14 May 2008 - 12:53pm
Will Parker
2007

On May 14, 2008, at 7:28 AM, Kris Kinlen wrote:

> The focus is more on the "cover my ass" side of things rather than
> actually using software to help perform procedures. There are all
> kinds
> of information that has to be documented and charted during/after a
> procedure is performed and many doctors are looking to improve
> productivity and profitability so they look to software.

Can you give an example or two of the type of procedure documentation
required?

I'm wondering why a non-interactive audiovisual record wouldn't fill
the bill. (Like the no-doubt-fascinating-to-surgical-interns knee
reconstruction videos that keep popping up on the University of
Washington cable channel).

Why impose the additional workload of managing the data collection
system on the *most critical personnel* in the process?
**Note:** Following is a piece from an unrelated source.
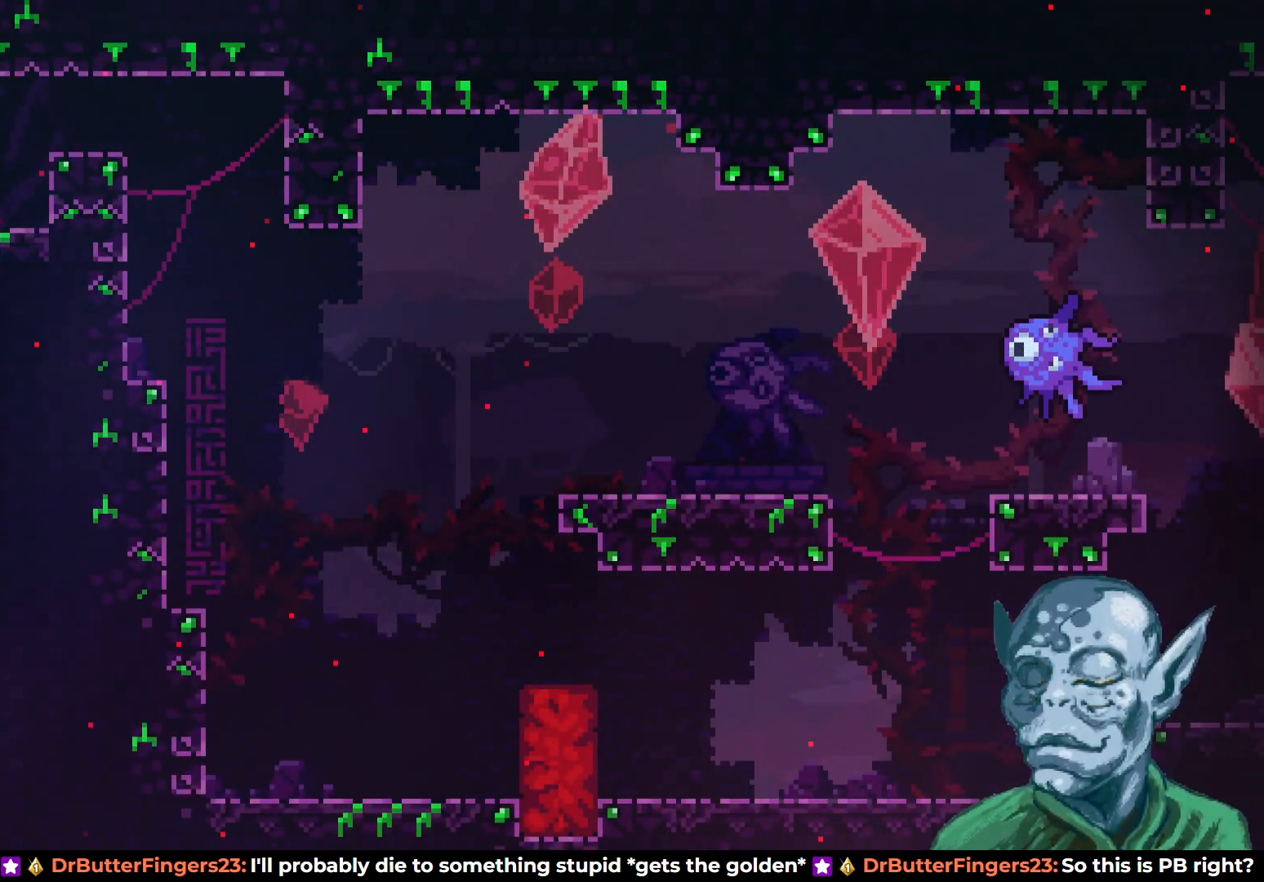
{"buttons": ["CROSS", "DPAD_RIGHT"], "left_stick": "center", "right_stick": "center", "events": [[33, "DPAD_RIGHT", "down"], [300, "CROSS", "down"]]}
It's quite cheap (financially and technically) to add massive-but-dumb
data collection functionality to an already-wired venue like the
modern surgical theater. Grab the entire event as fine-grained raw
data and emulate Google to find the interesting bits. Or let your pet
intern do that for you. (Oh ... wait ... that last bit isn't
monetizable. Forget I said that.)

-Will

Will Parker
wparker at channelingdesign.com

14 May 2008 - 1:10pm
Kevin Doyle
2007

Jeffery is right -- the workplace is what's keeping voice UI from
becoming commonplace. It's where most computers are used -- imagine
how noisy a cube farm of just 20 people talking to their computer
would get.

I've read about some great HCI coming to the home -- you'll be able
to start your dishwasher, check what's in your fridge while at the
grocery store (or order from home using your fridge) and turn on the
AC/heat very soon. I could see how the inside of a home could be
controlled by voice once things get that wired... but until then, I
don't see much voice happening.

. . . . . . . . . . . . . . . . . . . . . . . . . . . . . . . . . .
Posted from the new ixda.org
http://www.ixda.org/discuss?post=29005

14 May 2008 - 2:27pm
Scott Berkun
2008

I'm sure I'll be forever labeled as the curmmodgeonly luddite on the list,
but I really do not want to *ever* debug or reboot my refridgerator, even if
that means I'll always have to make shopping lists the old fashioned way:
the upside of automation is totally outweighed for me by the likelyhood of
adding more fragility. Frankly in 2008 its still pretty damn hard to find a
thermostat that doesn't toally suck to use - my faith in the ease of use of
web programmable kitchen appliances is comically low.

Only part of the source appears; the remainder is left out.